Pour le reste, l’exécutif officialise sa volonté de renationaliser EDF, de manière à "renforcer sa capacité à mener, dans les meilleurs délais, des projets ambitieux et indispensables pour notre avenir énergétique", notamment dans le nucléaire. Le mix de l’atome et des renouvelables, voulu par Emmanuel Macron, est donc confirmé. De même que plusieurs mesures : poursuite de l’aide à la rénovation des bâtiments (MaPrimeRénov') avec un objectif de 700 000 logements par an ; ouverture de l’accès aux véhicules électriques par le biais de la prolongation des aides à la conversion et la création d’un "système de location de longue durée à moins de 100 euros par mois" (promesse de la campagne présidentielle) ; décarbonation de l’industrie, à travers les fonds déjà annoncés dans le plan France 2030.

Dans tous les cas, l’écologie défendue par Élisabeth Borne impliquera des "transformations radicales dans la manière de produire, de nous loger, nous déplacer, consommer… Mais je l’affirme : je ne crois pas un instant que cette révolution climatique passe par la décroissance. Au contraire, ce sont des innovations, des filières nouvelles, des emplois d’avenir." Autre ligne rouge à cette politique verte : dans les secteurs en mutation, "chaque transition ira de pair avec un accompagnement pour la formation et la reconversion" des salariés.

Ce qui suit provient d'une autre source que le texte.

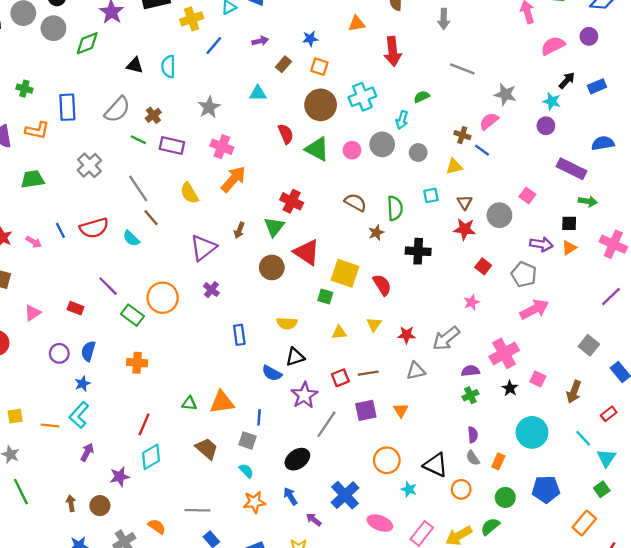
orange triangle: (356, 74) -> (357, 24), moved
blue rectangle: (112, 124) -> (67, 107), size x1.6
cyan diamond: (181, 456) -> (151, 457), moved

Une baisse des impôts de production, au nom de la souveraineté

Dernier axe économique présenté par Élisabeth Borne : la "souveraineté". C’est en son nom qu’elle réitère la volonté de l’exécutif de baisser à nouveau les impôts de production en 2023. Cette suppression de la cotisation sur la valeur ajoutée (CVAE) devrait représenter un gain de près de 8 milliards d’euros pour les entreprises, avant tout pour les grands groupes, les ETI et les PME de plus de 500 000 euros de chiffre d'affaires.

La souveraineté sera aussi au cœur d’une "nouvelle loi de programmation militaire". Elle devrait donner de la visibilité à l’industrie de la défense. Un autre projet, "d’orientation et d’avenir pour l’agriculture", est également annoncé. Lui visera, entre autres, à "faire émerger une nouvelle génération" d’exploitants, tout en veillant à une "juste rémunération" des acteurs. Pour le reste, la Première ministre renvoie, là encore, au plan d’investissement France 2030 et à ses "50 milliards d’euros pour l’innovation, la recherche et la réindustrialisation"… une somme a priori surestimée, puisque cette stratégie a été, en réalité, dotée de 34 milliards fin 2021.

Voilà pour la feuille de route. Reste à régler la question de sa mise en œuvre. Confrontée à une majorité relative à l’Assemblée nationale, Élisabeth Borne a insisté, tout au long de son propos, sur sa volonté de "bâtir ensemble". C’est-à-dire associer "plus que jamais" les partenaires sociaux aux futures réformes, mais aussi trouver "des majorités de projet", texte par texte, dans l’hémicycle. Une gageure au vu des premiers chahuts qui auront ponctué ce discours de politique générale.